_ASSIGNED TASK_. Your copy should hold every record exactly and no images.

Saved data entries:
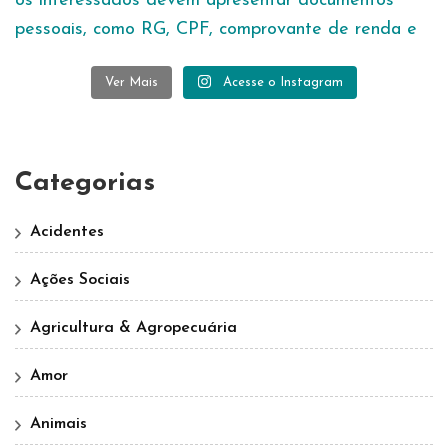
Ver Mais
Acesse o Instagram
Categorias
Acidentes
Ações Sociais
Agricultura & Agropecuária
Amor
Animais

_YOUR RESPONSE_.
Ver Mais
Acesse o Instagram
Categorias
Acidentes
Ações Sociais
Agricultura & Agropecuária
Amor
Animais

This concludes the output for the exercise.